Neuropilin‐1‐Mediated SARS‐CoV‐2 Infection in Bone Marrow‐Derived Macrophages Inhibits Osteoclast Differentiation

In humans, severe acute respiratory syndrome coronavirus 2 (SARS‐CoV‐2) infection can cause medical complications across various tissues and organs. Despite the advances to understanding the pathogenesis of SARS‐CoV‐2, its tissue tropism and interactions with host cells have not been fully understood. Existing clinical data have revealed disordered calcium and phosphorus metabolism in Coronavirus Disease 2019 (COVID‐19) patients, suggesting possible infection or damage in the human skeleton system by SARS‐CoV‐2. Herein, SARS‐CoV‐2 infection in mouse models with wild‐type and beta strain (B.1.351) viruses is investigated, and it is found that bone marrow‐derived macrophages (BMMs) can be efficiently infected in vivo. Single‐cell RNA sequencing (scRNA‐Seq) analyses of infected BMMs identify distinct clusters of susceptible macrophages, including those related to osteoblast differentiation. Interestingly, SARS‐CoV‐2 entry on BMMs is dependent on the expression of neuropilin‐1 (NRP1) rather than the widely recognized receptor angiotensin‐converting enzyme 2 (ACE2).
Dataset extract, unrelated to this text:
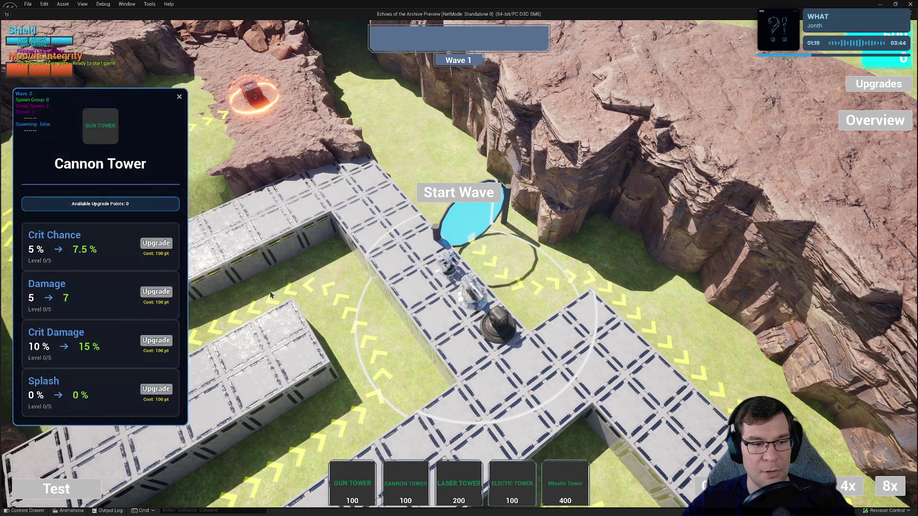
pyautogui.click(179, 98)
pyautogui.click(179, 98)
The loss of NRP1 expression during BMM‐to‐osteoclast differentiation or NRP1 neutralization and knockdown can significantly inhibit SARS‐CoV‐2 infection in BMMs. Importantly, it is found that authentic SARS‐CoV‐2 infection impedes BMM‐to‐osteoclast differentiation. Collectively, this study provides evidence for NRP1‐mediated SARS‐CoV‐2 infection in BMMs and establishes a potential link between disturbed osteoclast differentiation and disordered skeleton metabolism in COVID‐19 patients.